> Task instructions
Copy every record verbatim. Leave the pictures out.

Material for this task Block Start

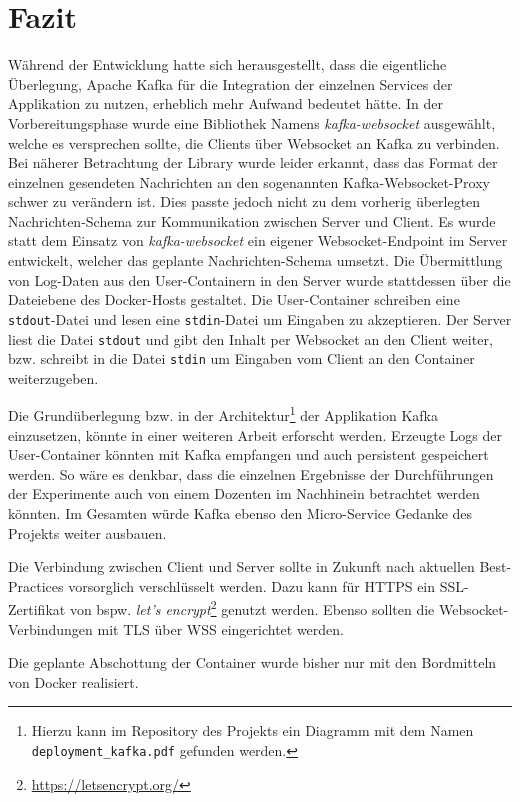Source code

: \chapter{Fazit}
Während der Entwicklung hatte sich herausgestellt, dass die eigentliche Überlegung, Apache Kafka für die Integration der einzelnen Services der Applikation zu nutzen, erheblich mehr Aufwand bedeutet hätte.
In der Vorbereitungsphase wurde eine Bibliothek Namens \textit{kafka-websocket} ausgewählt, welche es versprechen sollte, die Clients über Websocket an Kafka zu verbinden.
Bei näherer Betrachtung der Library wurde leider erkannt, dass das Format der einzelnen gesendeten Nachrichten an den sogenannten Kafka-Websocket-Proxy schwer zu verändern ist.
Dies passte jedoch nicht zu dem vorherig überlegten Nachrichten-Schema zur Kommunikation zwischen Server und Client.
Es wurde statt dem Einsatz von \textit{kafka-websocket} ein eigener Websocket-Endpoint im Server entwickelt, welcher das geplante Nachrichten-Schema umsetzt.
Die Übermittlung von Log-Daten aus den User-Containern in den Server wurde stattdessen über die Dateiebene des Docker-Hosts gestaltet.
Die User-Container schreiben eine \texttt{stdout}-Datei und lesen eine \texttt{stdin}-Datei um Eingaben zu akzeptieren.
Der Server liest die Datei \texttt{stdout} und gibt den Inhalt per Websocket an den Client weiter, bzw. schreibt in die Datei \texttt{stdin} um Eingaben vom Client an den Container weiterzugeben.
\par
Die Grundüberlegung bzw. in der Architektur\footnote{Hierzu kann im Repository des Projekts ein Diagramm mit dem Namen \texttt{deployment\_kafka.pdf} gefunden werden.} der Applikation Kafka einzusetzen, könnte in einer weiteren Arbeit erforscht werden.
Erzeugte Logs der User-Container könnten mit Kafka empfangen und auch persistent gespeichert werden.
So wäre es denkbar, dass die einzelnen Ergebnisse der Durchführungen der Experimente auch von einem Dozenten im Nachhinein betrachtet werden könnten.
Im Gesamten würde Kafka ebenso den Micro-Service Gedanke des Projekts weiter ausbauen.
\par
Die Verbindung zwischen Client und Server sollte in Zukunft nach aktuellen Best-Practices vorsorglich verschlüsselt werden.
Dazu kann für HTTPS ein SSL-Zertifikat von \ac{bspw.} \textit{let's encrypt}\footnote{\url{https://letsencrypt.org/}} genutzt werden.
Ebenso sollten die Websocket-Verbindungen mit TLS über WSS eingerichtet werden.
\par
Die geplante Abschottung der Container wurde bisher nur mit den Bordmitteln von Docker realisiert.
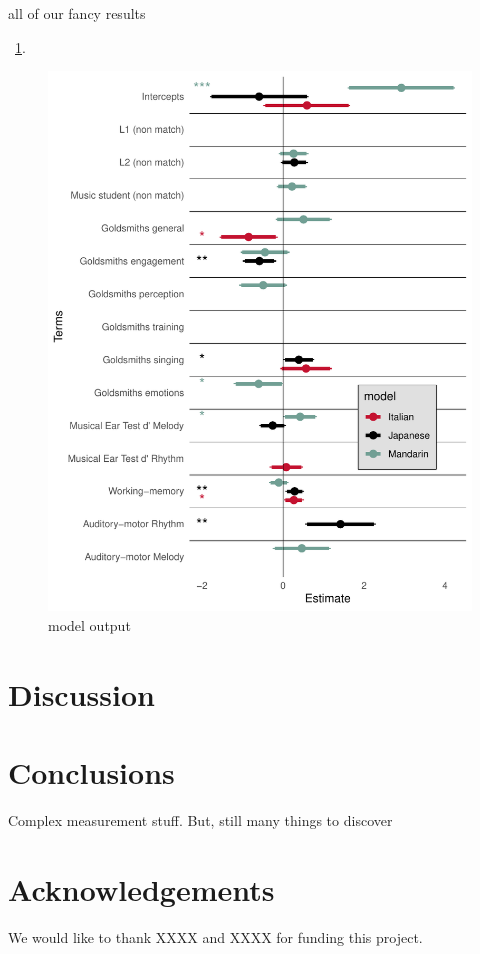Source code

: \documentclass[a4paper]{article}
\begin{document}
all of our fancy results

~\ref{fig:model}.

\begin{figure}[t]
  \centering
  \includegraphics[width=\linewidth]{SP_24_visuals/Japanese,Italian,_Mandarin_max_models_structure:_parsimonious_effects.pdf}
  \caption{model output}
  \label{fig:model}
\end{figure}

\section{Discussion}

\section{Conclusions}

Complex measurement stuff. But, still many things to discover

\section{Acknowledgements}

We would like to thank XXXX and XXXX for funding this project. \\




\end{document}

Material for this task Block End

> Result of this task
Source code

: \chapter{Fazit}
Während der Entwicklung hatte sich herausgestellt, dass die eigentliche Überlegung, Apache Kafka für die Integration der einzelnen Services der Applikation zu nutzen, erheblich mehr Aufwand bedeutet hätte.
In der Vorbereitungsphase wurde eine Bibliothek Namens \textit{kafka-websocket} ausgewählt, welche es versprechen sollte, die Clients über Websocket an Kafka zu verbinden.
Bei näherer Betrachtung der Library wurde leider erkannt, dass das Format der einzelnen gesendeten Nachrichten an den sogenannten Kafka-Websocket-Proxy schwer zu verändern ist.
Dies passte jedoch nicht zu dem vorherig überlegten Nachrichten-Schema zur Kommunikation zwischen Server und Client.
Es wurde statt dem Einsatz von \textit{kafka-websocket} ein eigener Websocket-Endpoint im Server entwickelt, welcher das geplante Nachrichten-Schema umsetzt.
Die Übermittlung von Log-Daten aus den User-Containern in den Server wurde stattdessen über die Dateiebene des Docker-Hosts gestaltet.
Die User-Container schreiben eine \texttt{stdout}-Datei und lesen eine \texttt{stdin}-Datei um Eingaben zu akzeptieren.
Der Server liest die Datei \texttt{stdout} und gibt den Inhalt per Websocket an den Client weiter, bzw. schreibt in die Datei \texttt{stdin} um Eingaben vom Client an den Container weiterzugeben.
\par
Die Grundüberlegung bzw. in der Architektur\footnote{Hierzu kann im Repository des Projekts ein Diagramm mit dem Namen \texttt{deployment\_kafka.pdf} gefunden werden.} der Applikation Kafka einzusetzen, könnte in einer weiteren Arbeit erforscht werden.
Erzeugte Logs der User-Container könnten mit Kafka empfangen und auch persistent gespeichert werden.
So wäre es denkbar, dass die einzelnen Ergebnisse der Durchführungen der Experimente auch von einem Dozenten im Nachhinein betrachtet werden könnten.
Im Gesamten würde Kafka ebenso den Micro-Service Gedanke des Projekts weiter ausbauen.
\par
Die Verbindung zwischen Client und Server sollte in Zukunft nach aktuellen Best-Practices vorsorglich verschlüsselt werden.
Dazu kann für HTTPS ein SSL-Zertifikat von \ac{bspw.} \textit{let's encrypt}\footnote{\url{https://letsencrypt.org/}} genutzt werden.
Ebenso sollten die Websocket-Verbindungen mit TLS über WSS eingerichtet werden.
\par
Die geplante Abschottung der Container wurde bisher nur mit den Bordmitteln von Docker realisiert.
Source code

: \documentclass[a4paper]{article}
\begin{document}
all of our fancy results

~\ref{fig:model}.

\begin{figure}[t]
  \centering
  \includegraphics[width=\linewidth]{SP_24_visuals/Japanese,Italian,_Mandarin_max_models_structure:_parsimonious_effects.pdf}
  \caption{model output}
  \label{fig:model}
\end{figure}

\section{Discussion}

\section{Conclusions}

Complex measurement stuff. But, still many things to discover

\section{Acknowledgements}

We would like to thank XXXX and XXXX for funding this project. \\




\end{document}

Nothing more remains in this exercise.